“I don’t have a gun, stop shooting.” #michaelbrown #lastwords #ferguson pic.twitter.com/1lGXromMLa
— Shirin Barghi (@shebe86) August 21, 2014
“What are you following me for?” #trayvonmartin #lastwords #ferguson #michealbrown pic.twitter.com/dNSvcKPvsF — Shirin Barghi (@shebe86) August 14, 2014
“Please don’t let me die.” #kimanigray #lastwords #policeagression #ferguson #michealbrown pic.twitter.com/9oZNLJHg0n
— Shirin Barghi (@shebe86) August 15, 2014
These are just three of the many victims of police brutality that demand justice be served on their graves and the violence stop. The pang of loss and overdue retribution still haunt the families they have left behind, and their communities will not stay quiet. Artists like Janelle Monae and the Wondaland crew are speaking out, writing songs, and taking this issue to the streets, and even if they be silenced by the media, their voices will still be heard.

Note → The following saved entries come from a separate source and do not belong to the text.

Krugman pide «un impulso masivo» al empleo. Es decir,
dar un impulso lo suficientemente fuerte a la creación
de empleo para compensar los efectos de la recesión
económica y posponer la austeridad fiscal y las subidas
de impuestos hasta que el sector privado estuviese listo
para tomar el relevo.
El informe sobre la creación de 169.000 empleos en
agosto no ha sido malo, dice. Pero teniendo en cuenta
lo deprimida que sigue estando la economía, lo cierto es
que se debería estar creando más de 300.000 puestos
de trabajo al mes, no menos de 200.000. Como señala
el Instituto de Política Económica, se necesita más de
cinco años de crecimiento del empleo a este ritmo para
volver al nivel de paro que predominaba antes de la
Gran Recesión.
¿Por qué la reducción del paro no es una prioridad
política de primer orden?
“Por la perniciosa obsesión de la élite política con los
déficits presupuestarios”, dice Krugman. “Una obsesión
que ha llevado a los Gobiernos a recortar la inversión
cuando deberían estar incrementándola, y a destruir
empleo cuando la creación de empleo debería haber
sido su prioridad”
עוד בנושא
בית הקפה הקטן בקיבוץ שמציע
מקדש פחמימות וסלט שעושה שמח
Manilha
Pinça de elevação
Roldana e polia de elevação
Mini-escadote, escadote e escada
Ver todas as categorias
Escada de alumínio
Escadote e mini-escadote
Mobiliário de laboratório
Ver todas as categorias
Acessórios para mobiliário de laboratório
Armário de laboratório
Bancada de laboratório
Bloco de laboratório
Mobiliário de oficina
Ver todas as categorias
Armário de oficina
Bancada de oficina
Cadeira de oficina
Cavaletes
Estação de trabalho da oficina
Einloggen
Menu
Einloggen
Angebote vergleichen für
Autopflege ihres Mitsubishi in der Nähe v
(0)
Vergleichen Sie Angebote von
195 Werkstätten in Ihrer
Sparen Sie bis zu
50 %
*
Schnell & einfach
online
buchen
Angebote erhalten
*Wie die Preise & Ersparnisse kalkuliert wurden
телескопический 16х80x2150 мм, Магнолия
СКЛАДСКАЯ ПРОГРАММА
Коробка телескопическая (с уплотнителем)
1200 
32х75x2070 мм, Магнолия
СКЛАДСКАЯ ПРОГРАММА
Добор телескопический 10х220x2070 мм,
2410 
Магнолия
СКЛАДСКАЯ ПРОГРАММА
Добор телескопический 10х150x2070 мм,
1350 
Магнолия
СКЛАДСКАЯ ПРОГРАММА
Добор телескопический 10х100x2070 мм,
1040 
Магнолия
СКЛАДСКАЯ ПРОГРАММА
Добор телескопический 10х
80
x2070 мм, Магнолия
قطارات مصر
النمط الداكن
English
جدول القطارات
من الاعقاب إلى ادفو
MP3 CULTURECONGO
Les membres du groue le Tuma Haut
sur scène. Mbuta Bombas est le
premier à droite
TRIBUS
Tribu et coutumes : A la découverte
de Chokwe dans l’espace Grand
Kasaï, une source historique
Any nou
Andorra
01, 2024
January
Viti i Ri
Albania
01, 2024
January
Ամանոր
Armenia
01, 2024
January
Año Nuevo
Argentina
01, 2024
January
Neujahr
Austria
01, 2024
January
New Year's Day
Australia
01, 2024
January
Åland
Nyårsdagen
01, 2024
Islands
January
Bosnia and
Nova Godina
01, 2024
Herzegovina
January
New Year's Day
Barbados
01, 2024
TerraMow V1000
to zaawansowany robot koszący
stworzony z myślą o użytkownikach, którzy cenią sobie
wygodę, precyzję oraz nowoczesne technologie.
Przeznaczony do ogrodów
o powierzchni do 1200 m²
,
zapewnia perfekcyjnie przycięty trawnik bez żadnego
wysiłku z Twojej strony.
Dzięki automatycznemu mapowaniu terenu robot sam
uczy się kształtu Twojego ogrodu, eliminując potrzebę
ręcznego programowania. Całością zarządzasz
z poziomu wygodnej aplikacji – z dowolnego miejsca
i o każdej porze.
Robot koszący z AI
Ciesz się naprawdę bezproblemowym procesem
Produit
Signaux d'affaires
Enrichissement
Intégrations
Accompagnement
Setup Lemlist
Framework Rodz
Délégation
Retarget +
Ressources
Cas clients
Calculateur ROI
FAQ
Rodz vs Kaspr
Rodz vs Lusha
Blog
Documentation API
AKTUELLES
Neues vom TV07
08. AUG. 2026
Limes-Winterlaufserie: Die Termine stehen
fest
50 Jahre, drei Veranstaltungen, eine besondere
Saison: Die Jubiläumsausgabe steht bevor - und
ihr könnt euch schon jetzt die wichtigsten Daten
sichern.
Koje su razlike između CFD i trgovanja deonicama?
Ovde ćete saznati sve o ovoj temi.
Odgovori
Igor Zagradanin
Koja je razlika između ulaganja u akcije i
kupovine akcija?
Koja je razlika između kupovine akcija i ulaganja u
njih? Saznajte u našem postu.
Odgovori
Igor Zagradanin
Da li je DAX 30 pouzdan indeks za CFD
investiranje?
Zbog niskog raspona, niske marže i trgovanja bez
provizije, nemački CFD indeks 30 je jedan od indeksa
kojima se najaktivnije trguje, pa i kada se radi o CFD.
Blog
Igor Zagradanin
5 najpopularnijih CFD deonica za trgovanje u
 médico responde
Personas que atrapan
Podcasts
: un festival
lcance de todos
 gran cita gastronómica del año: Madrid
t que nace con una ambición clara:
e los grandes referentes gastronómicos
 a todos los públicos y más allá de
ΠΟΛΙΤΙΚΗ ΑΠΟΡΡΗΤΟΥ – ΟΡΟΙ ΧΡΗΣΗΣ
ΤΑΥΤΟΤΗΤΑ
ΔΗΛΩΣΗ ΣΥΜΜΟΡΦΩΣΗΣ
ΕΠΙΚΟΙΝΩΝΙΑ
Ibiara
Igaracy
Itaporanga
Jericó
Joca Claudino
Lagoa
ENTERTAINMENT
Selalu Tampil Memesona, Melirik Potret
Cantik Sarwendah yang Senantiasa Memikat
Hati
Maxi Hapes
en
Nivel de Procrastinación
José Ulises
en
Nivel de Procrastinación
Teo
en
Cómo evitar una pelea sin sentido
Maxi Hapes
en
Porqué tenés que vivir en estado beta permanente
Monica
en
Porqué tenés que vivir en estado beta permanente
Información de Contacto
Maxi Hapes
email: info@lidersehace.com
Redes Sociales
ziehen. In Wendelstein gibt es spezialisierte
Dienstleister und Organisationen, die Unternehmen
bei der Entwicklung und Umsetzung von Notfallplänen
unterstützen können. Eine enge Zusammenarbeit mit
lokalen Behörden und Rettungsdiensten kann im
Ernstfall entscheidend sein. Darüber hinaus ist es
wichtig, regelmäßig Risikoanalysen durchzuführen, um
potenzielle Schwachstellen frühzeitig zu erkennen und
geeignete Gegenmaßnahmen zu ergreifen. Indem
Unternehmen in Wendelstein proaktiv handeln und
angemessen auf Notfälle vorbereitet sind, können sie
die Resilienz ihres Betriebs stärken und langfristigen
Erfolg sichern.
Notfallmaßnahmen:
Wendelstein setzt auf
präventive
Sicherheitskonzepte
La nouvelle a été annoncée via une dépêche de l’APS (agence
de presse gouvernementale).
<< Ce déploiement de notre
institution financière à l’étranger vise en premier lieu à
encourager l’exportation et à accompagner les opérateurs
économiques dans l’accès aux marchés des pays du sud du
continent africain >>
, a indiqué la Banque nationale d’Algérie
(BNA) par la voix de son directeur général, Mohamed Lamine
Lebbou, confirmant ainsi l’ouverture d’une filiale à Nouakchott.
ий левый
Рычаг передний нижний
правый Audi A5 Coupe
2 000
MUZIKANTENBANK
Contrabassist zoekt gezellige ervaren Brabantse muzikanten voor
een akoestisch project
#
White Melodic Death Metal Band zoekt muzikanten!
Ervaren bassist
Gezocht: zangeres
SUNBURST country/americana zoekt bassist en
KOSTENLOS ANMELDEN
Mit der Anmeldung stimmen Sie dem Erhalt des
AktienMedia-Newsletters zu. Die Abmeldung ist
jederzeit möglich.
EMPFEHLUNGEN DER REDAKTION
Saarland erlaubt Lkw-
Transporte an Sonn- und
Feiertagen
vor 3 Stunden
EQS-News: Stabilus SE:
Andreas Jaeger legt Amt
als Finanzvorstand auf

Police brutality has become so rampant that it’s enough for persons of color to feel unsafe in the presence or gaze of the very officials who have vowed to protect and serve. Trust us, these fears? they’re not without good reason.
Police brutality is becoming a serious problem in the United States, and no American can afford to keep mum or turn a blind eye to it and keep their conscience intact. Police have taken their authority to exact unfounded punishment and excessive violence on individuals from reasons ranging to simply walking around in a hoodie, to racial discrimination and stereotyping, to forcing people to buy fundraiser tickets or risk getting their car towed. Enough is enough. clearly, something has gone very, very wrong. Something needs to change.
Sure, not all police are like this — but there are too many of them like this for it to be alright.